## [Aufgabenstellung]
Stimmen die Aussagen (a) bis (c) mit dem Verordnungstext überein? Beantworte jede mit Ja oder Nein und zitiere die ausschlaggebenden Worte wörtlich. (a) Die Verordnung wird vom Bundesministerium des Innern erlassen. (b) Das Ausfertigungsdatum der Verordnung ist der 12. Mai 2021. (c) Die Verordnung regelt Form und Verfahren von Auskünften.

Verordnung über die Übermittlung von Auskünften an die Nachrichtendienste des Bundes

Ausfertigungsdatum: 11.10.2012Text auf gesetze-im-internet.de

Weitere InformationenVollzitat:"Nachrichtendienste-Übermittlungsverordnung vom 11. Oktober 2012 (BGBl. I S. 2117), die zuletzt durch Artikel 7 Absatz 29 des Gesetzes vom 12. Mai 2021 (BGBl. I S. 990) geändert worden ist"Status:Zuletzt geändert durch Art. 7 Abs. 29 G v. 12.5.2021 I 990Fußnote:
(+++ Textnachweis ab: 17.10.2012 +++)

Eingangsformel

Auf Grund des § 8b Absatz 8 Satz 1 bis 3 des Bundesverfassungsschutzgesetzes, der durch Artikel 1 Nummer 2 des Gesetzes vom 7. Dezember 2011 (BGBl. I S. 2576) eingefügt worden ist, auch in Verbindung mit § 4a Satz 1 des MAD-Gesetzes, der zuletzt durch Artikel 2 Nummer 1 des Gesetzes vom 7. Dezember 2011 (BGBl. I S. 2576) geändert worden ist, und auch in Verbindung mit § 2a Satz 1 des BND-Gesetzes, der zuletzt durch Artikel 3 Nummer 1 des Gesetzes vom 7. Dezember 2011 (BGBl. I S. 2576) geändert worden ist, verordnet das Bundesministerium des Innern im Einvernehmen mit dem Bundeskanzleramt, dem Bundesministerium für Wirtschaft und Technologie, dem Bundesministerium der Justiz und dem Bundesministerium der Verteidigung:

§ 1Anwendungsbereich

(1) Diese Verordnung regelt die Form und das Verfahren von Auskünften, die auf Grund von Anordnungen nach § 8a Absatz 1 Satz 1 Nummer 1, 2 und 5 des Bundesverfassungsschutzgesetzes, auch in Verbindung mit § 4a Satz 1 des MAD-Gesetzes oder § 3 Satz 1 des BND-Gesetzes, zu erteilen sind.

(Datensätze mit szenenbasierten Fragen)
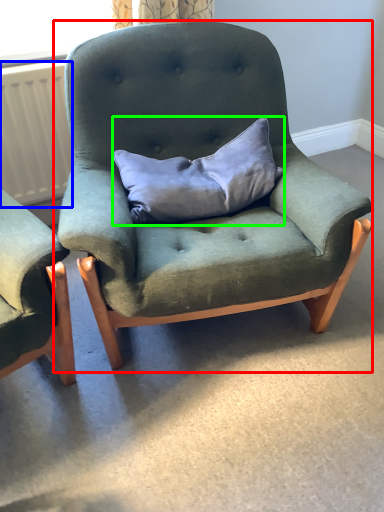
Question: Estimate the real-world distances between objects in this image. Which object is farther from chair (highlighted by a red box), radiator (highlighted by a blue box) or pillow (highlighted by a green box)?

Choices:
 (A) radiator
 (B) pillow

Answer: (A)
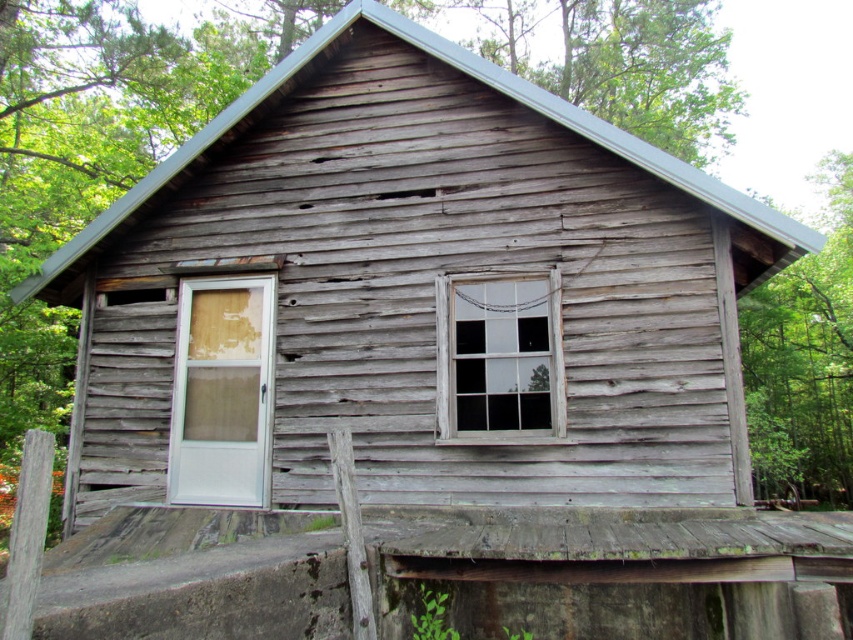
You are standing in front of the cabin and want to take a photo of the green leafy tree at upper right. Where should you position yourself to ensure the tree is centered in your camera view?

To center the green leafy tree at upper right in your camera view, position yourself so that the tree is aligned with the center point of your camera frame, which corresponds to coordinates approximately at the center of your viewfinder. Since the tree is located at point (804, 360) in the image, you should adjust your position to center it by moving slightly to the left and down to bring it to the center of your frame.

You are standing in front of the rustic wooden cabin and want to enter through the white plastic door at left. To avoid the clear glass window at center, which is in your way, should you move to your left or right?

The white plastic door at left is located below the clear glass window at center, so the window is above the door. Therefore, you don not need to move to either side to avoid it as it is positioned above the door.

Based on the photo, you are standing outside the cabin and looking at the green leafy tree at upper right and the clear glass window at center. Which object is positioned to the right of the other?

The green leafy tree at upper right is to the right of the clear glass window at center.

## [Schriftliche Antwort]
(a) Ja: „verordnet das Bundesministerium des Innern“
(b) Nein: „Ausfertigungsdatum: 11.10.2012“
(c) Ja: „Diese Verordnung regelt die Form und das Verfahren von Auskünften“